Microsoft (MSFT) has shed nearly 25% of its value over the past six months, dragging the stock below the $400 mark. But beneath the surface of that selloff, the fundamentals tell a very different story, one of expanding margins, accelerating AI adoption, and a cloud platform growing its grip on enterprise infrastructure worldwide.
Operating Income Hits $140B While Expenses Stay in Check
The numbers behind Microsoft's business remain compelling. Operating income has grown from roughly $50 billion in earlier periods to over $140 billion in the latest figures, while total operating expenses have climbed at a far slower pace, settling around $66 billion. That widening gap between income and costs reflects the durability of Microsoft's subscription model and the stickiness of its long-term enterprise contracts. As MSFT Stock Drops 12% as Microsoft Signals Higher AI Spending noted, near-term pressure has come partly from the scale of that investment, but the cost discipline embedded in the broader business remains intact.

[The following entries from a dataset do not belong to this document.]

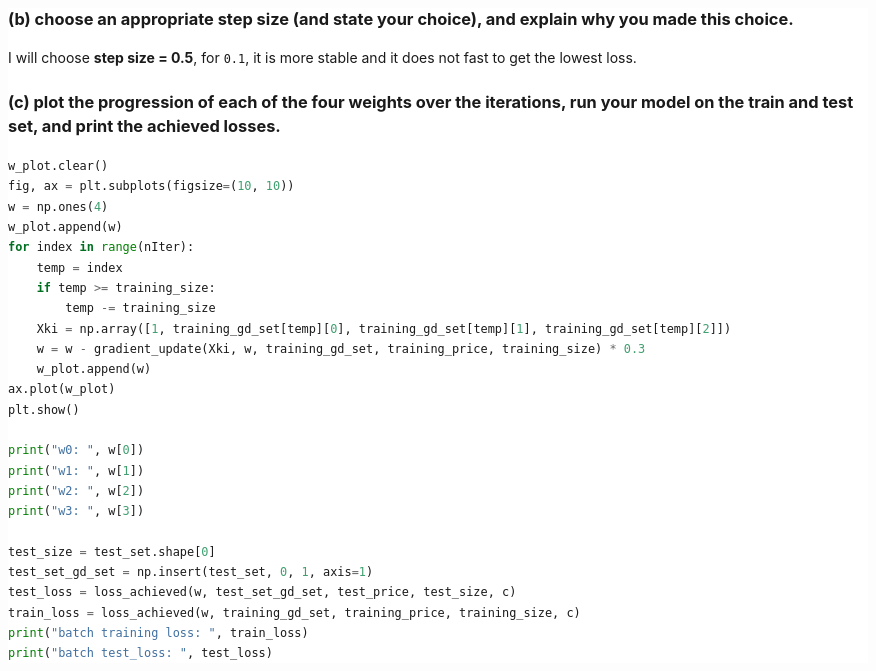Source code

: 

### (b) choose an appropriate step size (and state your choice), and explain why you made this choice.

I will choose **step size = 0.5**, for `0.1`, it is more stable and it does not fast to get the lowest loss.

### (c) plot the progression of each of the four weights over the iterations, run your model on the train and test set, and print the achieved losses.


```python
w_plot.clear()
fig, ax = plt.subplots(figsize=(10, 10))
w = np.ones(4)
w_plot.append(w)
for index in range(nIter):
    temp = index
    if temp >= training_size:
        temp -= training_size
    Xki = np.array([1, training_gd_set[temp][0], training_gd_set[temp][1], training_gd_set[temp][2]])
    w = w - gradient_update(Xki, w, training_gd_set, training_price, training_size) * 0.3
    w_plot.append(w)
ax.plot(w_plot)
plt.show()

print("w0: ", w[0])
print("w1: ", w[1])
print("w2: ", w[2])
print("w3: ", w[3])

test_size = test_set.shape[0]
test_set_gd_set = np.insert(test_set, 0, 1, axis=1)
test_loss = loss_achieved(w, test_set_gd_set, test_price, test_size, c)
train_loss = loss_achieved(w, training_gd_set, training_price, training_size, c)
print("batch training loss: ", train_loss)
print("batch test_loss: ", test_loss)
```


    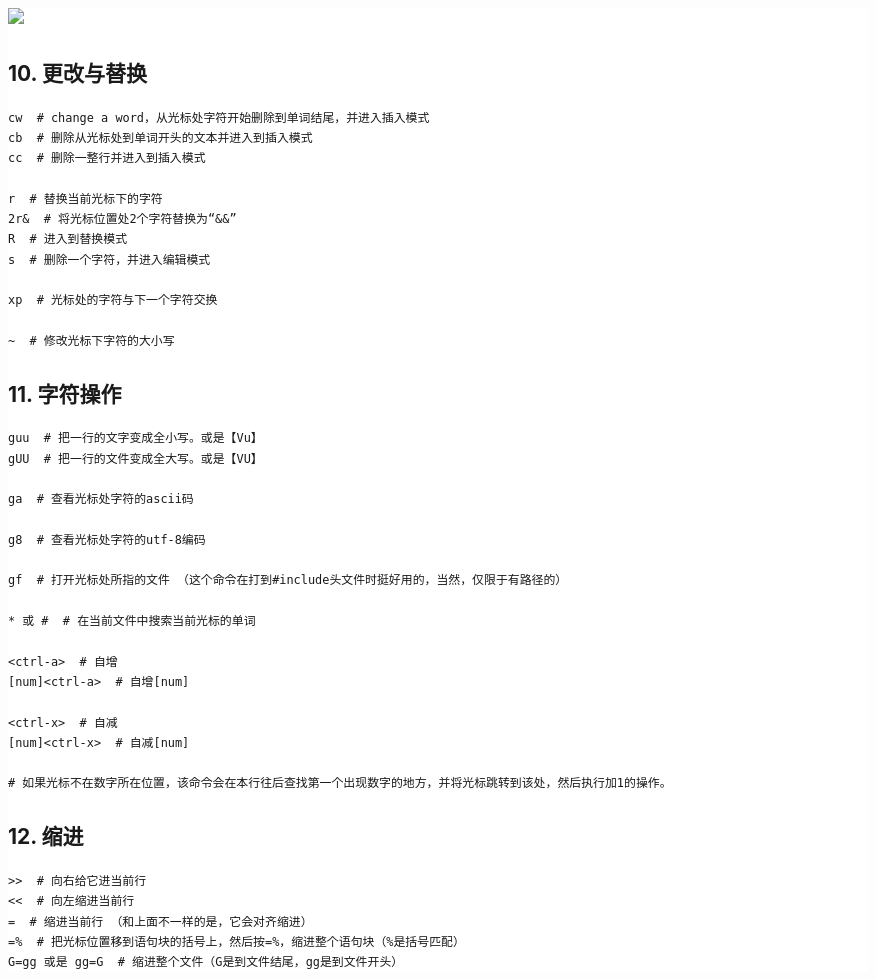   


![](https://mielgo-markdown.oss-cn-chengdu.aliyuncs.com/rectangular-blocks.gif)

## 10. 更改与替换

```shell
cw  # change a word，从光标处字符开始删除到单词结尾，并进入插入模式
cb  # 删除从光标处到单词开头的文本并进入到插入模式
cc  # 删除一整行并进入到插入模式

r  # 替换当前光标下的字符
2r&  # 将光标位置处2个字符替换为“&&”
R  # 进入到替换模式
s  # 删除一个字符，并进入编辑模式

xp  # 光标处的字符与下一个字符交换

~  # 修改光标下字符的大小写
```



## 11. 字符操作

```shell
guu  # 把一行的文字变成全小写。或是【Vu】
gUU  # 把一行的文件变成全大写。或是【VU】

ga  # 查看光标处字符的ascii码

g8  # 查看光标处字符的utf-8编码

gf  # 打开光标处所指的文件 （这个命令在打到#include头文件时挺好用的，当然，仅限于有路径的）

* 或 #  # 在当前文件中搜索当前光标的单词

<ctrl-a>  # 自增
[num]<ctrl-a>  # 自增[num]

<ctrl-x>  # 自减
[num]<ctrl-x>  # 自减[num]

# 如果光标不在数字所在位置，该命令会在本行往后查找第一个出现数字的地方，并将光标跳转到该处，然后执行加1的操作。
```



## 12. 缩进

```shell
>>  # 向右给它进当前行 
<<  # 向左缩进当前行
=  # 缩进当前行 （和上面不一样的是，它会对齐缩进）
=%  # 把光标位置移到语句块的括号上，然后按=%，缩进整个语句块（%是括号匹配）
G=gg 或是 gg=G  # 缩进整个文件（G是到文件结尾，gg是到文件开头）
```

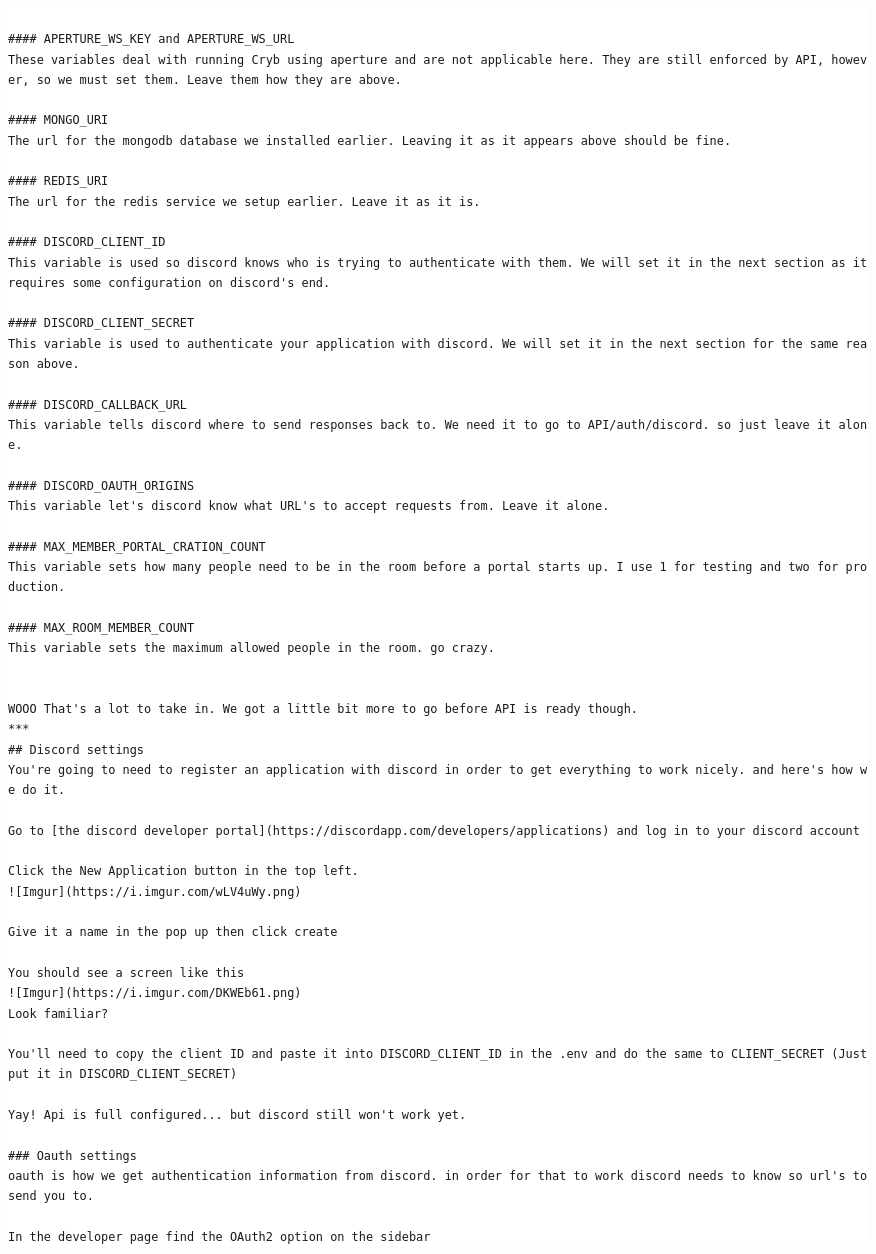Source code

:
 ```

#### APERTURE_WS_KEY and APERTURE_WS_URL
These variables deal with running Cryb using aperture and are not applicable here. They are still enforced by API, however, so we must set them. Leave them how they are above.

#### MONGO_URI
The url for the mongodb database we installed earlier. Leaving it as it appears above should be fine.

#### REDIS_URI
The url for the redis service we setup earlier. Leave it as it is.

#### DISCORD_CLIENT_ID
This variable is used so discord knows who is trying to authenticate with them. We will set it in the next section as it requires some configuration on discord's end.

#### DISCORD_CLIENT_SECRET
This variable is used to authenticate your application with discord. We will set it in the next section for the same reason above.

#### DISCORD_CALLBACK_URL
This variable tells discord where to send responses back to. We need it to go to API/auth/discord. so just leave it alone.

#### DISCORD_OAUTH_ORIGINS
This variable let's discord know what URL's to accept requests from. Leave it alone.

#### MAX_MEMBER_PORTAL_CRATION_COUNT 
This variable sets how many people need to be in the room before a portal starts up. I use 1 for testing and two for production.

#### MAX_ROOM_MEMBER_COUNT 
This variable sets the maximum allowed people in the room. go crazy.


WOOO That's a lot to take in. We got a little bit more to go before API is ready though.
***
## Discord settings
You're going to need to register an application with discord in order to get everything to work nicely. and here's how we do it.

Go to [the discord developer portal](https://discordapp.com/developers/applications) and log in to your discord account

Click the New Application button in the top left.
![Imgur](https://i.imgur.com/wLV4uWy.png)

Give it a name in the pop up then click create

You should see a screen like this
![Imgur](https://i.imgur.com/DKWEb61.png)
Look familiar?

You'll need to copy the client ID and paste it into DISCORD_CLIENT_ID in the .env and do the same to CLIENT_SECRET (Just put it in DISCORD_CLIENT_SECRET)

Yay! Api is full configured... but discord still won't work yet. 

### Oauth settings
oauth is how we get authentication information from discord. in order for that to work discord needs to know so url's to send you to.

In the developer page find the OAuth2 option on the sidebar
```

Azure and Copilot Drive Microsoft's AI Expansion
Azure is increasingly the backbone of Microsoft's AI ambitions, evolving from a cloud platform into a full-stack AI infrastructure layer supported by NVIDIA and AMD chips alongside Microsoft's own Maia accelerator. The momentum is visible in adoption figures: Microsoft Stock News: Azure Growth Tops 40% in Strong Quarter captured just how fast the cloud segment is scaling. Meanwhile, Microsoft 365 Copilot has reached around 15 million paid seats and GitHub Copilot continues to add users, signaling that enterprise demand for AI tooling is no longer speculative.
Looking further out, Microsoft Eyes 7.3% Growth in 2026 as Azure Expands points to a CIO survey where 53% of workloads are already running on Azure, a figure that underlines the platform's structural advantage as enterprises deepen their AI commitments. The recent stock weakness looks less like a fundamental deterioration and more like a broader market recalibration around capital spending timelines. For long-term investors, the combination of profit growth, controlled costs, and accelerating AI adoption makes the current dip worth watching closely.